Two Poems by James Croal Jackson

Noodles

tin colander holes  parts of me peeking
out into the kitchen horizon    past the stove
which so very recently burned blue & 
contained above potentially dangerous
gas    of which you were in control
unlike last night you did the right
thing  begging cathy not to drive 
home   her slurring sentences
& drunken desperation   just
hours before  all three of us
together   I had to walk home
after downing Nosferatus
and you were there with her 
drinking tequila when you called
to say now I really
have to say goodbye
but everything was fine you 
arrived at your destination
but she wanted to
drive again the night
air thin
& shivering & 
blue when she 
departed

Fashion

Clothes as mushroom mindtrip– 
spider silk covers a body. 
 
A wallpaper of lava lamp 
transformations – decorate the house
 
however you see fit.

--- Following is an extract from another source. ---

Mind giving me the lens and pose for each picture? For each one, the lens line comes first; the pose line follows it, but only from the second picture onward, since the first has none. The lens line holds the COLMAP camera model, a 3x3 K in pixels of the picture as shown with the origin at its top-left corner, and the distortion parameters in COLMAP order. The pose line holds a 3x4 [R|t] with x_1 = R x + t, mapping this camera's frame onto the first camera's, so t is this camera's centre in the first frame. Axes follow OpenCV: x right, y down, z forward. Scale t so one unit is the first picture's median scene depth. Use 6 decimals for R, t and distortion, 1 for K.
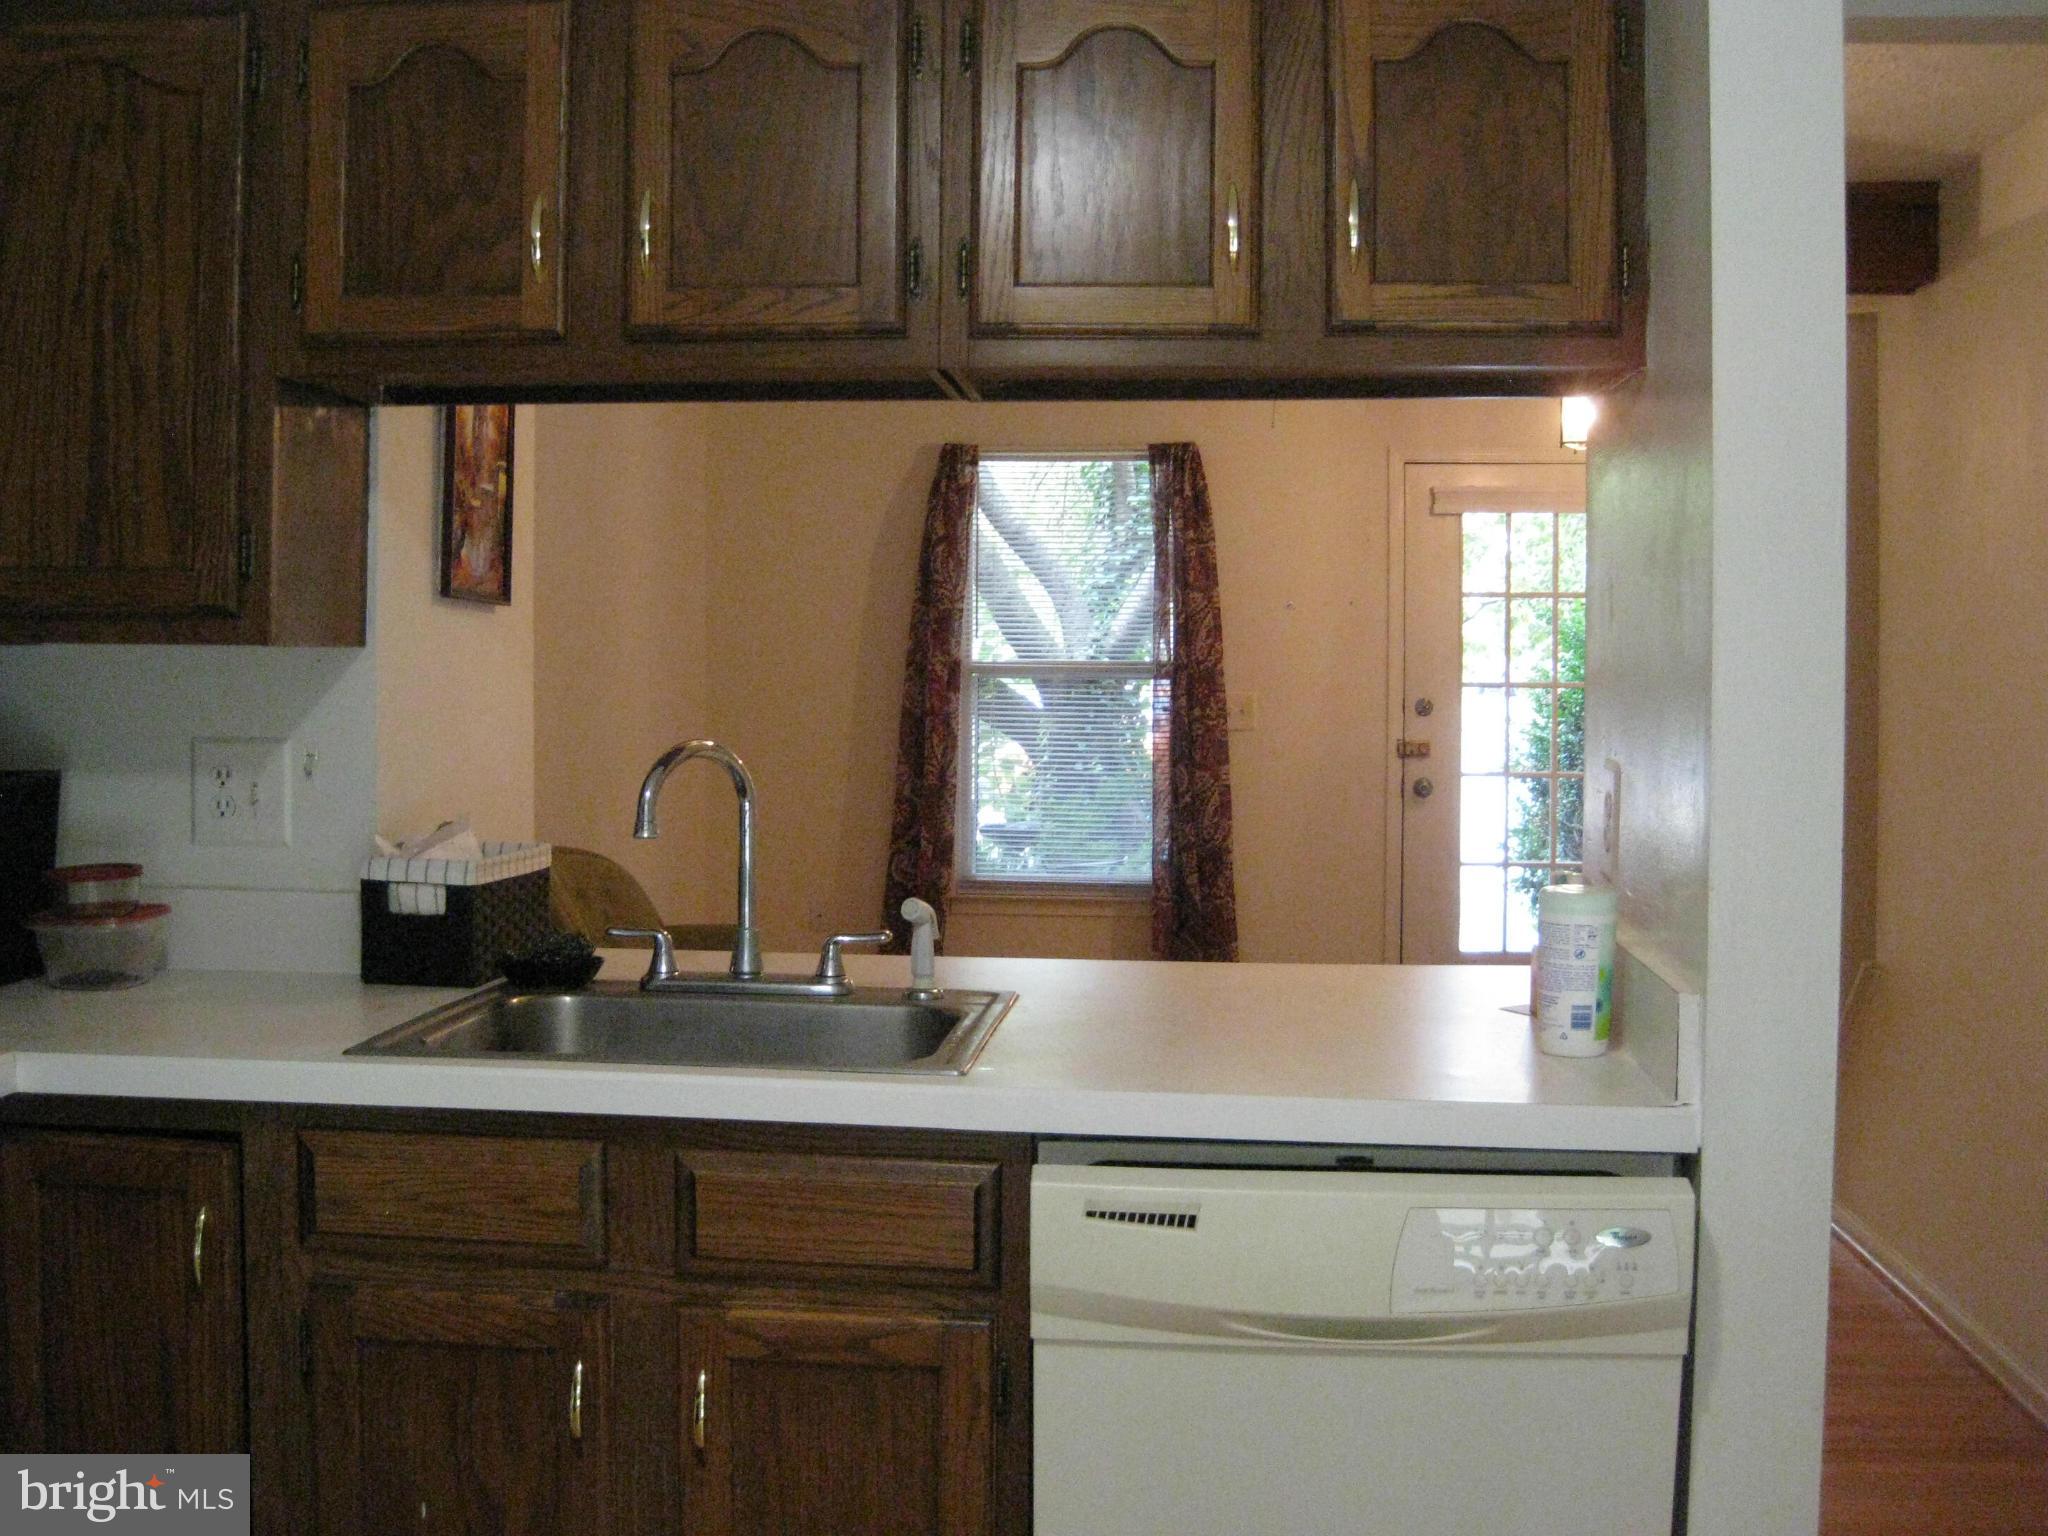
lens RADIAL K [[2282.7, 0, 998.9], [0, 2282.7, 706.4], [0, 0, 1]] dist [-0.133158, 0.000000]
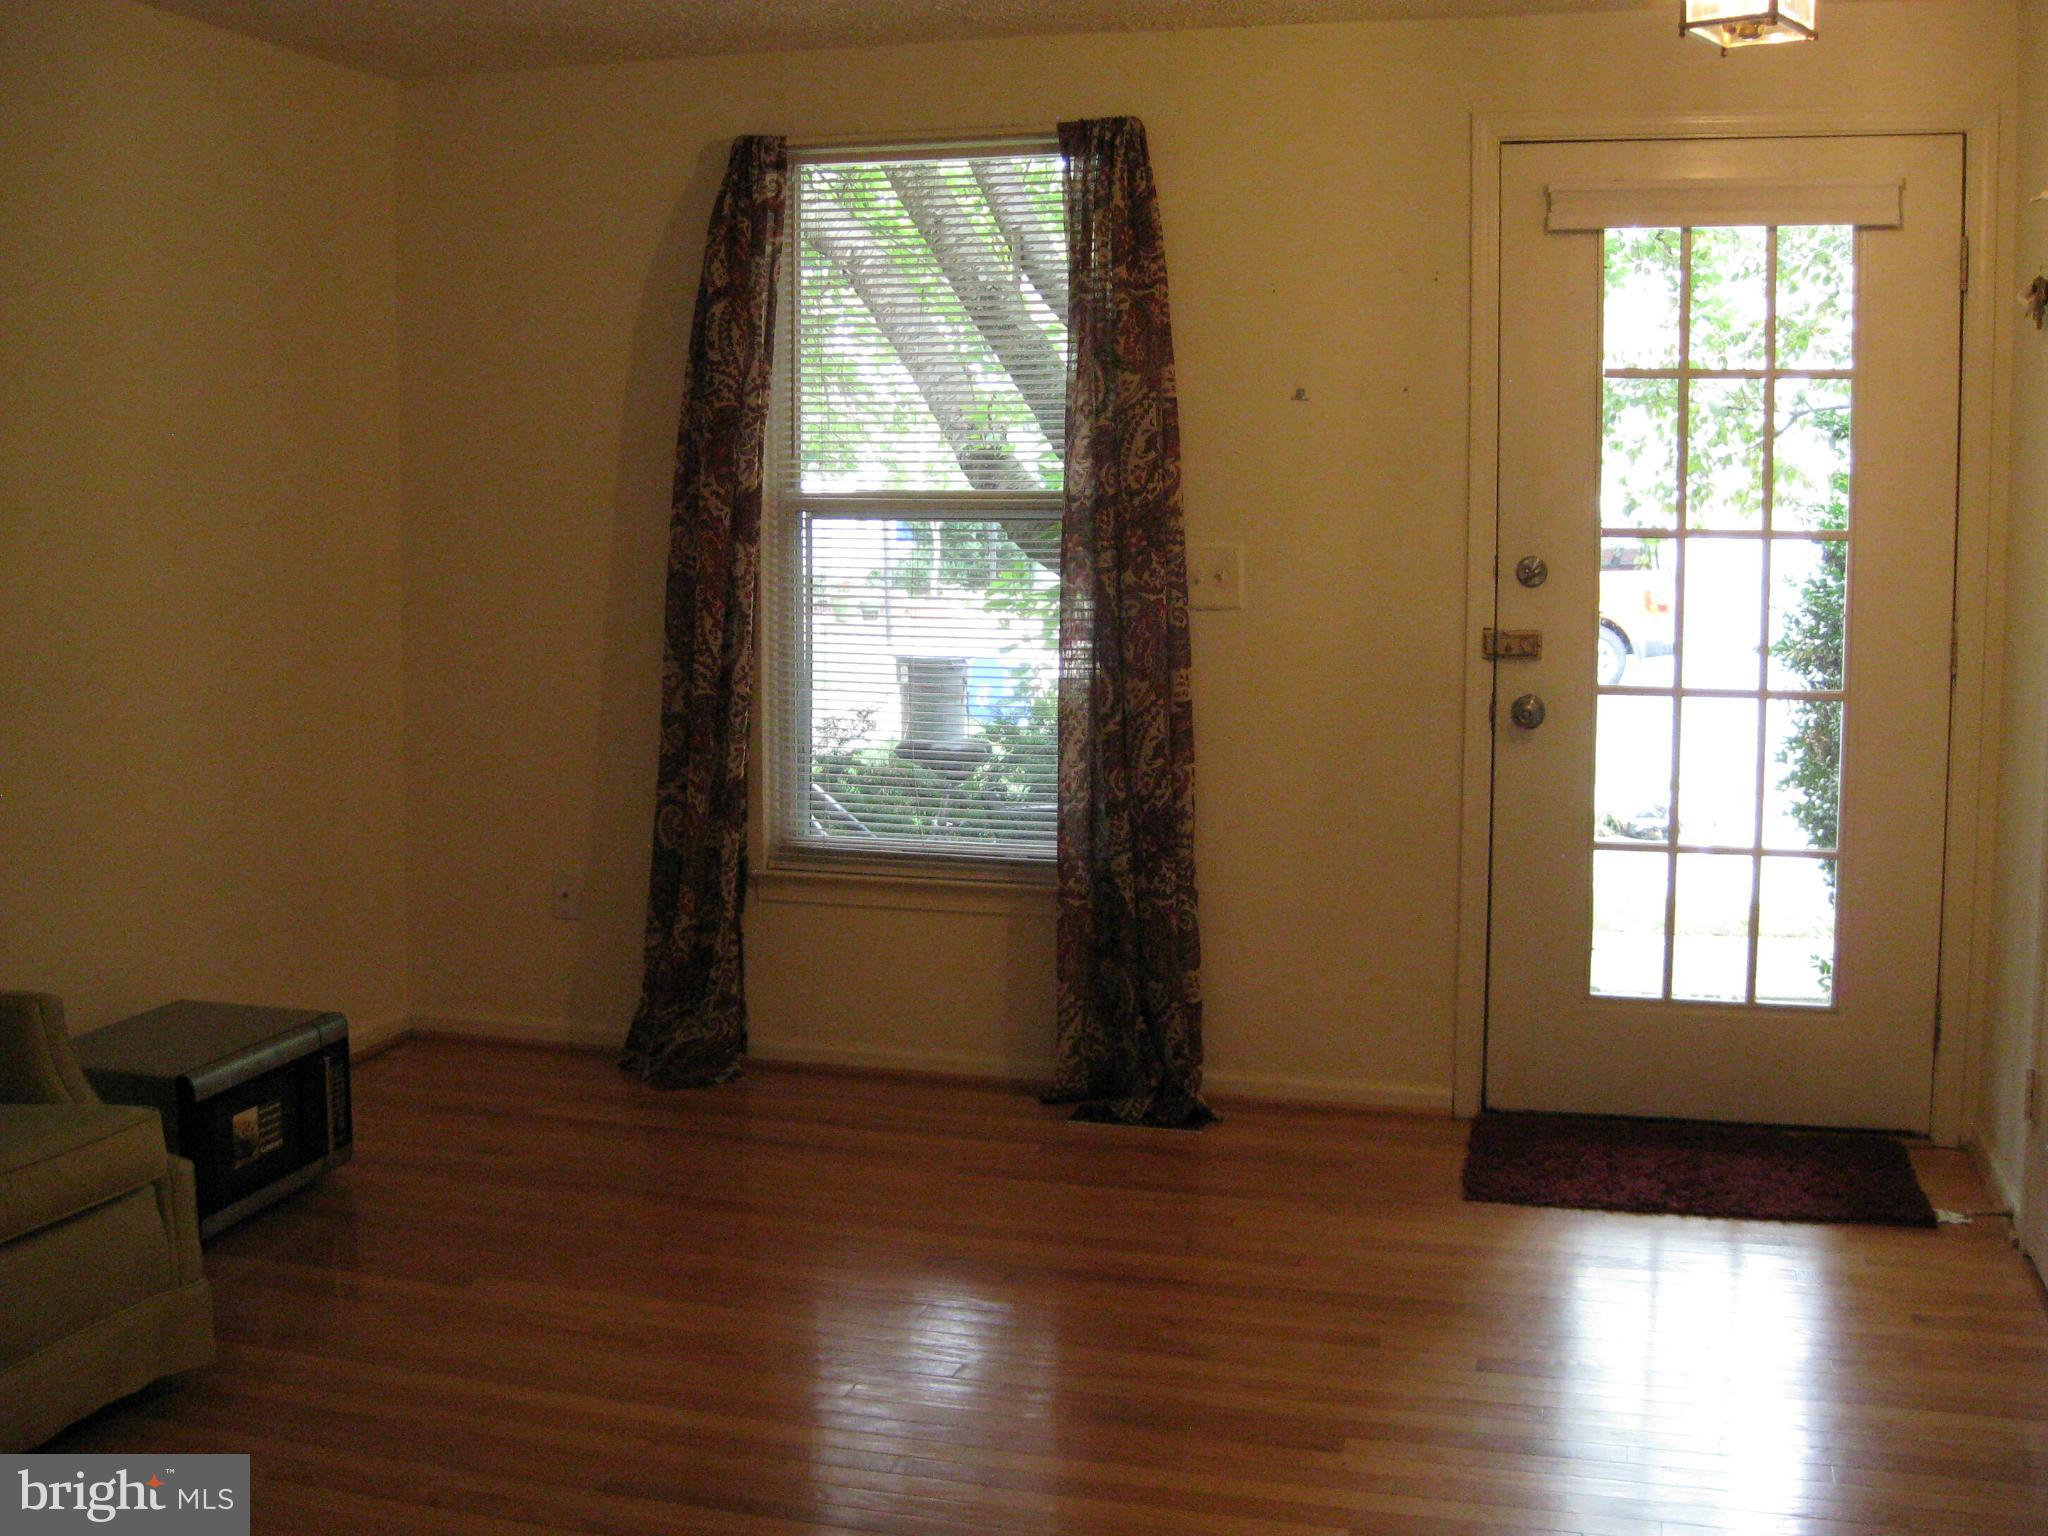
lens RADIAL K [[2282.7, 0, 1015.3], [0, 2282.7, 746.3], [0, 0, 1]] dist [-0.133158, 0.000000]
pose [[0.982028, 0.017318, -0.187937, 0.167404], [-0.002716, 0.996975, 0.077677, 0.000219], [0.188714, -0.075770, 0.979105, 0.414063]]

Clown pants. Squirting
roses. Tuxedo coated in gelatin. All art is 
 
political, or none of it. This statement launches
to the topmost window of a towering bank
 
and bounces deep into the trenches 
of my thin, leatherworn wallet.

About the author

James Croal Jackson (he/him/his) is a Filipino-American poet. He has two chapbooks, Our Past Leaves (Kelsay Books, forthcoming) and The Frayed Edge of Memory (Writing Knights Press, 2017), with recent poems in White Wall Review, Subnivean, and Thin Air. He edits The Mantle Poetry in Pittsburgh, PA.